YOUR OBJECTIVE>
Retype the following rows exactly as they appear, leaving out the pictures.

STUDY MATERIAL>

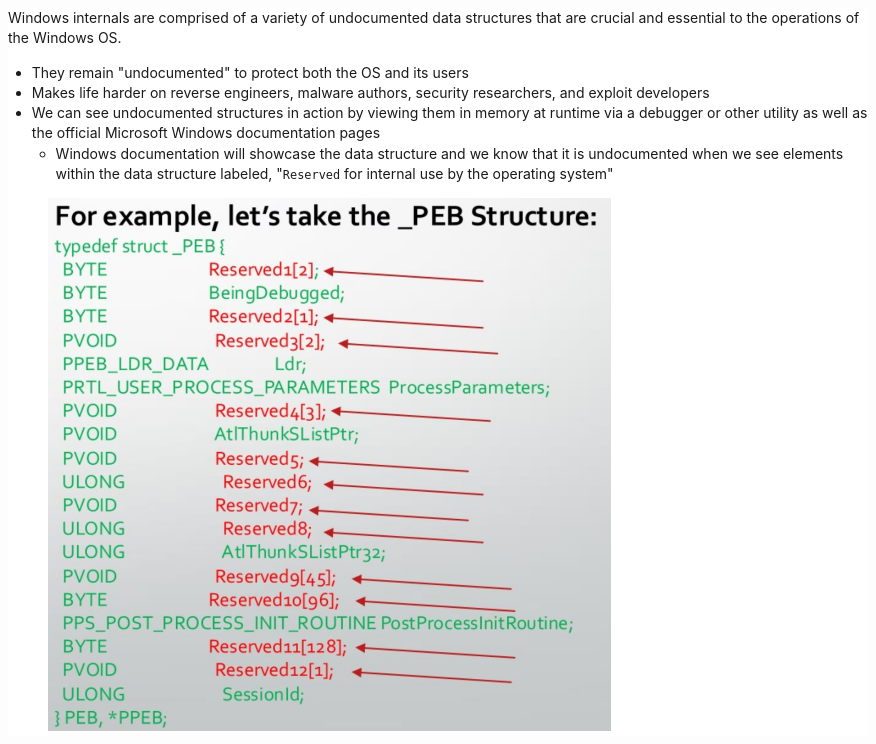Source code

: Windows internals are comprised of a variety of undocumented data structures that are crucial and essential to the operations of the Windows OS.

* They remain "undocumented" to protect both the OS and its users
* Makes life harder on reverse engineers, malware authors, security researchers, and exploit developers
* We can see undocumented structures in action by viewing them in memory at runtime via a debugger or other utility as well as the official Microsoft Windows documentation pages
  * Windows documentation will showcase the data structure and we know that it is undocumented when we see elements within the data structure labeled, "`Reserved` for internal use by the operating system"

<figure><img src="../../.gitbook/assets/image (239).png" alt="" width="563"><figcaption></figcaption></figure>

RESULT OF THE TASK>
Source code

: Windows internals are comprised of a variety of undocumented data structures that are crucial and essential to the operations of the Windows OS.

* They remain "undocumented" to protect both the OS and its users
* Makes life harder on reverse engineers, malware authors, security researchers, and exploit developers
* We can see undocumented structures in action by viewing them in memory at runtime via a debugger or other utility as well as the official Microsoft Windows documentation pages
  * Windows documentation will showcase the data structure and we know that it is undocumented when we see elements within the data structure labeled, "`Reserved` for internal use by the operating system"

<figure><img src="../../.gitbook/assets/image (239).png" alt="" width="563"><figcaption></figcaption></figure>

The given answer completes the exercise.